Of all of the bottom dwellers you will come across in deep water, the Queen Snapper is probably the most spectacular. They like rugged areas on the bottom, so you’ve got to seek out humps, rocky ledges, or holes.
Queens are tricky because once they start biting, they will eat anything. But when they aren’t biting, there’s nothing that will tempt them. It’s believed that they’re a migratory species that leaves our waters for months at a time.
They’re also challenging to get to the boat if there are any sharks in the area–you have to use the perfect amount of drag to get them to the surface. Use a 12/0 to 14/0 hook on a three to six hook rig.
Many anglers believe that Queens are the best-eating fish to be found in all of Florida. Regardless, they are a gorgeous bright red fish that makes a prize catch.
Tilefish live from 400 to 1,300 feet down, and they like muddy bottom areas where they can burrow down. Since they seldom leave the bottom, you’ve got to get your bait right on the seafloor. They love squid but will eat other fish too. Golden Tiles are renown for being excellent table fare.

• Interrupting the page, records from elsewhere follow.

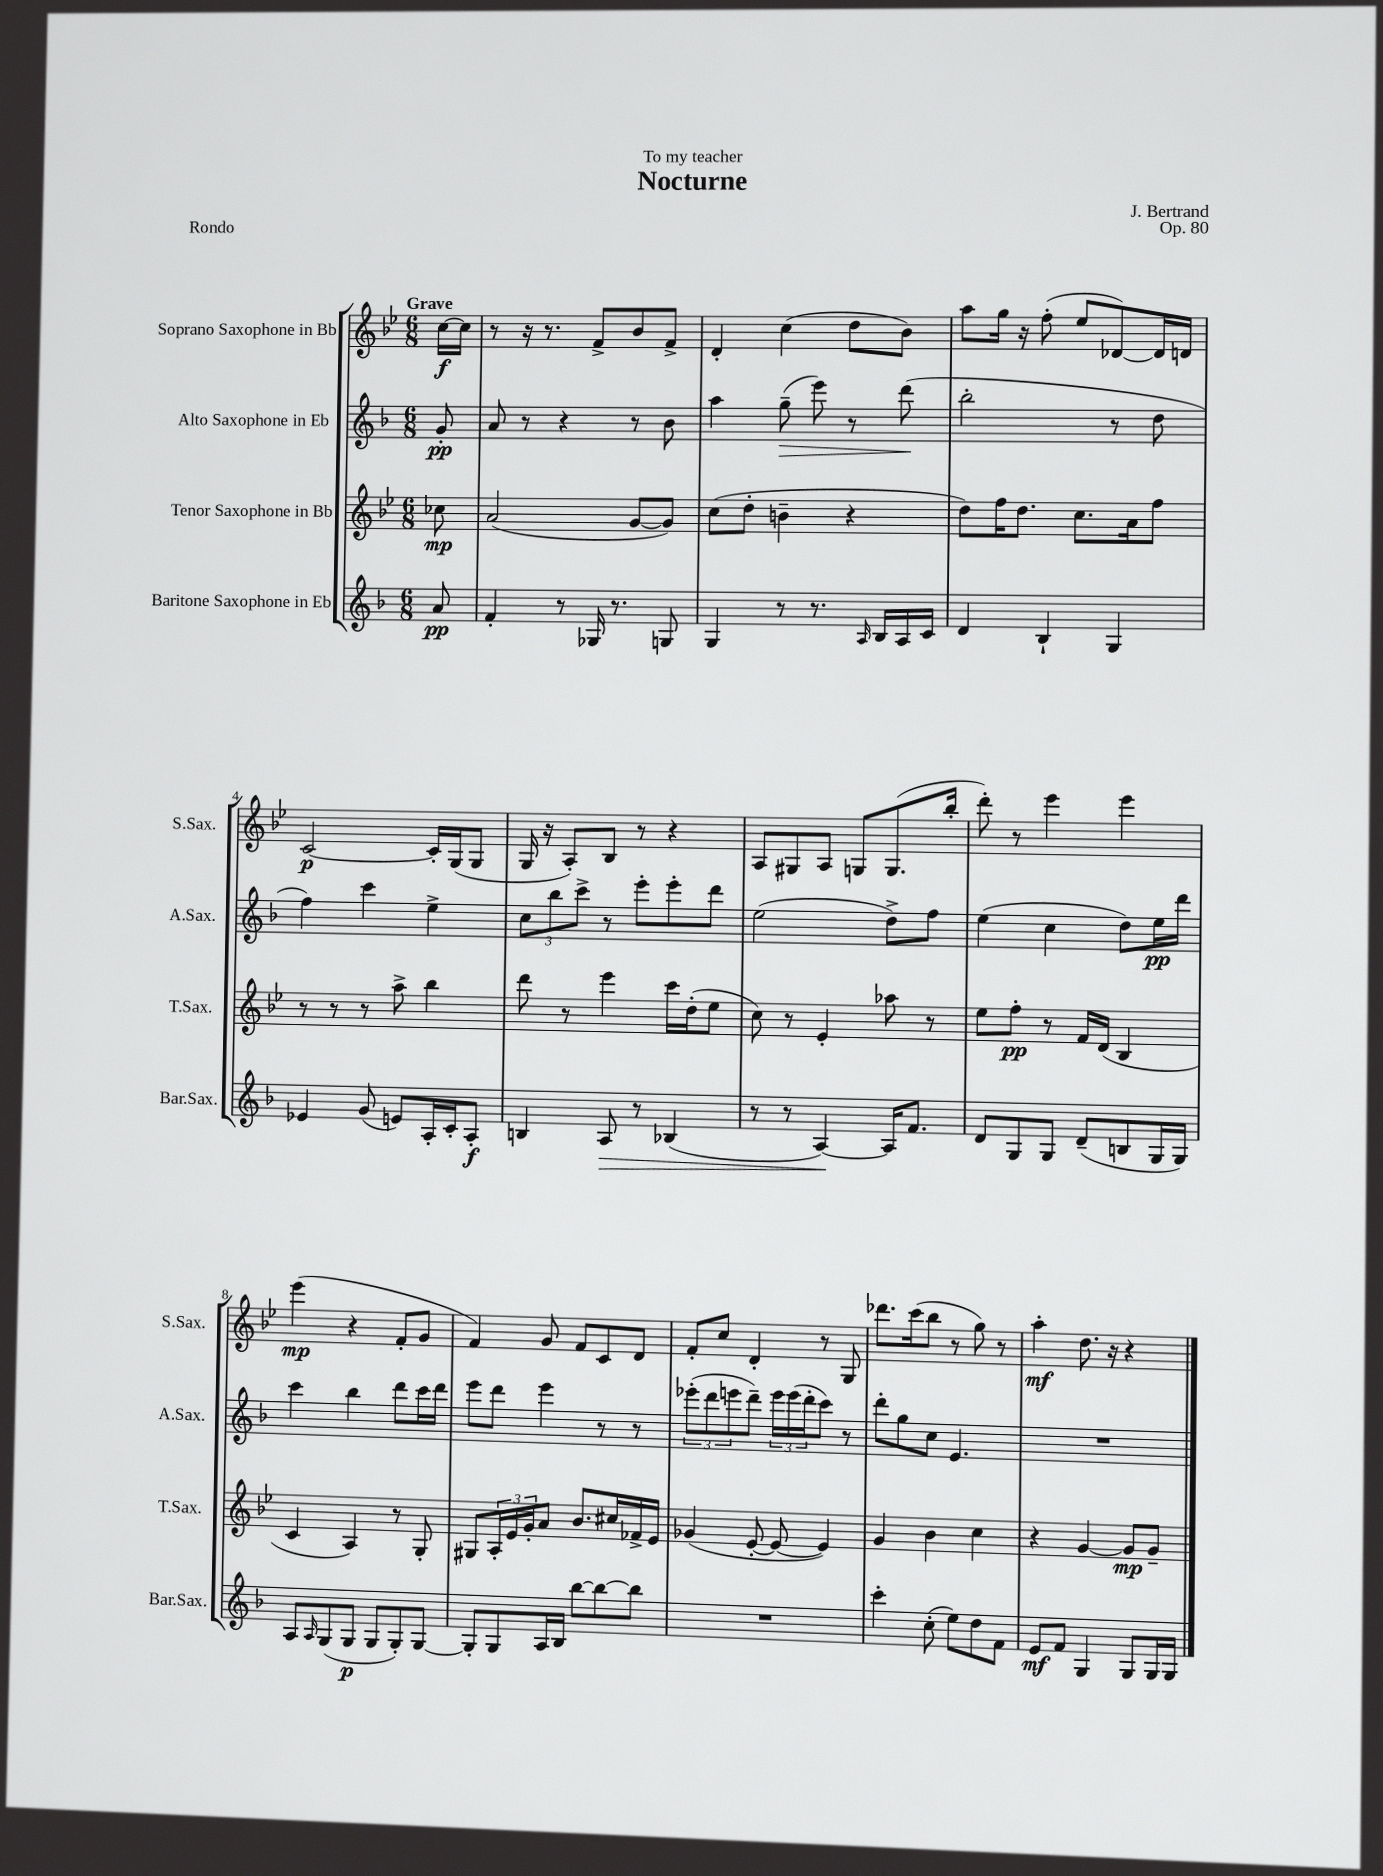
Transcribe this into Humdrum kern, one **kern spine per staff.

**kern	**dynam	**kern	**dynam	**kern	**dynam	**kern	**dynam
*part4	*part4	*part3	*part3	*part2	*part2	*part1	*part1
*staff4	*staff4	*staff3	*staff3	*staff2	*staff2	*staff1	*staff1
*I"Baritone Saxophone in Eb	*	*I"Tenor Saxophone in Bb	*	*I"Alto Saxophone in Eb	*	*I"Soprano Saxophone in Bb	*
*I'Bar.Sax.	*	*I'T.Sax.	*	*I'A.Sax.	*	*I'S.Sax.	*
*clefG2	*	*clefG2	*	*clefG2	*	*clefG2	*
*k[b-]	*	*k[b-e-]	*	*k[b-]	*	*k[b-e-]	*
*M6/8	*	*M6/8	*	*M6/8	*	*M6/8	*
=	=	=	=	=	=	=	=
!	!	!	!	!	!	!LO:TX:a:B:t=Grave	!
8a/	pp	8cc-X\	mp	8g'/	pp	[16cc\LL	f
.	.	.	.	.	.	16cc\JJ]	.
=1	=1	=1	=1	=1	=1	=1	=1
4f'/	.	(2a/	.	8a/	.	8r	.
.	.	.	.	8r	.	16r	.
.	.	.	.	.	.	8.r	.
8r	.	.	.	4r	.	.	.
16G-X/	.	.	.	.	.	8f^/L	.
8.r	.	.	.	.	.	.	.
.	.	[8g/L	.	8r	.	8b-/	.
8Gn/	.	8g/J])	.	8b-\	.	8f^/J	.
=2	=2	=2	=2	=2	=2	=2	=2
4G/	.	(8cc\L	.	4aa\	.	4d'/	.
.	.	8dd'\J	.	.	.	.	.
!	!	!	!	!	!LO:HP:b	!	!
8r	.	4bn~\	.	(8gg~\	>	(4cc\	.
8.r	.	.	.	8eee\)	.	.	.
.	.	4r	.	8r	.	8dd\L	.
16qqA/	.	.	.	.	.	.	.
16B-/LL	.	.	.	.	.	.	.
16A/	.	.	.	(8ddd\	.	8b-\J)	.
16c/JJ	.	.	.	.	.	.	.
.	.	.	.	.	]	.	.
=3	=3	=3	=3	=3	=3	=3	=3
4d/	.	8dd\L)	.	2bb-'\	.	8aa\L	.
.	.	16ff\K	.	.	.	16gg\Jk	.
.	.	8.dd\J	.	.	.	16r	.
4B-`/	.	.	.	.	.	(8ff'\	.
.	.	8.cc\L	.	.	.	8ee-/L	.
4G/	.	.	.	8r	.	[8d-X/)	.
.	.	16a\k	.	.	.	.	.
.	.	8ff\J	.	8dd\	.	16d-/L]	.
.	.	.	.	.	.	16dn/JJ	.
!!LO:LB:g=z
=4	=4	=4	=4	=4	=4	=4	=4
4e-X/	.	8r	.	4ff\)	.	[2c/	p
.	.	8r	.	.	.	.	.
(8g/	.	8r	.	4ccc\	.	.	.
8en/L)	.	8aa^\	.	.	.	.	.
16A'/L	.	4bb-\	.	4ee^\	.	16c'/LL]	.
16c'/J	.	.	.	.	.	(16G/J	.
8A'/J	f	.	.	.	.	8G/J	.
=5	=5	=5	=5	=5	=5	=5	=5
4Bn/	.	8ddd\	.	12cc\L	.	16G/	.
.	.	.	.	.	.	16r	.
.	.	.	.	12bb-\	.	.	.
.	.	8r	.	.	.	8A'/L)	.
.	.	.	.	12ccc^\J	.	.	.
!	!LO:HP:b	!	!	!	!	!	!
8A/	>	4eee-\	.	8r	.	8B-/J	.
8r	.	.	.	8eee'\L	.	8r	.
(4B-X/	.	16ccc\LL	.	8eee'\	.	4r	.
.	.	(16dd'\J	.	.	.	.	.
.	.	8ee-\J	.	8ddd\J	.	.	.
=6	=6	=6	=6	=6	=6	=6	=6
8r	.	8cc\)	.	(2ee\	.	8A/L	.
8r	.	8r	.	.	.	8G#X/	.
[4A/)	.	4e-'/	.	.	.	8A/J	.
.	.	.	.	.	.	8Gn/L	.
16A/KL]	]	8aa-X\	.	8dd^\L)	.	(8.G/	.
8.f/J	.	.	.	.	.	.	.
.	.	8r	.	8ff\J	.	.	.
.	.	.	.	.	.	16bb-'/Jk	.
=7	=7	=7	=7	=7	=7	=7	=7
8d/L	.	8ee-\L	.	(4ee\	.	8ddd'\)	.
8G/	.	8ff'\J	pp	.	.	8r	.
8G/J	.	8r	.	4cc\	.	4eee-\	.
(8d~/L	.	16f/LL	.	.	.	.	.
.	.	(16d/JJ	.	.	.	.	.
8Bn/	.	4B-/	.	8dd\L)	.	4eee-\	.
16G/L	.	.	.	16ee\L	pp	.	.
16G/JJ)	.	.	.	16ddd\JJ	.	.	.
!!LO:LB:g=z
=8	=8	=8	=8	=8	=8	=8	=8
8A/L	.	4c/	.	4ccc\	.	(4eee-\	mp
16qqA/	.	.	.	.	.	.	.
(8G/	.	.	.	.	.	.	.
8G/J	p	4A/)	.	4bb-\	.	4r	.
8G/L	.	.	.	.	.	.	.
8G'/)	.	8r	.	8ddd\L	.	8f'/L	.
[8G/J	.	8G'/	.	16ccc\L	.	8g/J	.
.	.	.	.	16ddd\JJ	.	.	.
=9	=9	=9	=9	=9	=9	=9	=9
8G'/L]	.	8G#X/L	.	8eee\L	.	4f/)	.
8G/	.	24A'/L	.	8ddd\J	.	.	.
.	.	24e-/	.	.	.	.	.
.	.	24g'/J	.	.	.	.	.
16A/L	.	8a/J	.	4eee\	.	8g/	.
16B-/JJ	.	.	.	.	.	.	.
[8bb-\L	.	8.b-/L	.	.	.	8f/L	.
8bb-\_	.	.	.	8r	.	8c/	.
.	.	16cc#X/L	.	.	.	.	.
8bb-\J]	.	16f-X^/	.	8r	.	8d/J	.
.	.	16e-/JJ	.	.	.	.	.
=10	=10	=10	=10	=10	=10	=10	=10
2.r	.	(4g-X/	.	(12eee-X'\L	.	8f'/L	.
.	.	.	.	12ddd\	.	.	.
.	.	.	.	.	.	8cc/J	.
.	.	.	.	12eeen\	.	.	.
.	.	[8e-'/	.	8ddd~\J)	.	4d'/	.
.	.	8e-/_	.	24eee\LL	.	.	.
.	.	.	.	(24eee\	.	.	.
.	.	.	.	24ddd'\J	.	.	.
.	.	4e-/])	.	8ccc\J)	.	8r	.
.	.	.	.	8r	.	8G/	.
=11	=11	=11	=11	=11	=11	=11	=11
4ccc'\	.	4g/	.	8ddd'\L	.	8.ddd-X\L	.
.	.	.	.	8gg\	.	.	.
.	.	.	.	.	.	(16ccc\k	.
(8cc'\	.	4b-\	.	8cc\J	.	8bb-\J	.
8ee\L)	.	.	.	4.e/	.	8r	.
8dd\	.	4cc\	.	.	.	8gg\)	.
8f\J	.	.	.	.	.	8r	.
=12	=12	=12	=12	=12	=12	=12	=12
8e/L	mf	4r	.	2.r	.	4aa'\	mf
8f/J	.	.	.	.	.	.	.
4G/	.	[4g/	.	.	.	8.dd\	.
.	.	.	.	.	.	16r	.
8G/L	.	8g/L]	mp	.	.	4r	.
16G/L	.	8g~/J	.	.	.	.	.
16G/JJ	.	.	.	.	.	.	.
==	==	==	==	==	==	==	==
*-	*-	*-	*-	*-	*-	*-	*-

Tilefish are limited with restrictions in Florida, so make sure to check the FWC website for more details. They count towards the aggregate grouper limits, so they will be counted with any groupers you take.
You can usually find Snowy Grouper around structures between 450 and 1,100 feet below the waves. They have a reputation for wrapping your line since they like to hang out in “hangy” areas.
Use 12/0 to 16/0 circle hooks for the best luck, along with large chunks of fresh-cut Bonita, mackerel, or dolphin for bait.
Snowy Grouper are a prize catch to take home for dinner.
In federal waters, you are limited to one grouper per vessel. In Florida waters, you are allowed one per harvester. To avoid accidentally hooking multiple fish, make sure to set your rigs with only two or three hooks maximum.
During the day, Swordfish hang out in deep water around ledges and humps, anywhere from 1,100 to 2,600 feet down. They eat constantly, and that’s where their favorite food spends the day–squid. During the night, the squid come to the surface, and that’s when and where most traditional Sword hunting goes down.
But during the day, you can deep drop for them pretty easily. Use large J-hooks because Swordfish swing their bills at their prey before eating it–so you need to make sure your bait survives the strike.
Conventional wisdom says that it takes an hour of reeling in for every hundred pounds of fish. Large Swordfish can weigh 300 to 600 pounds.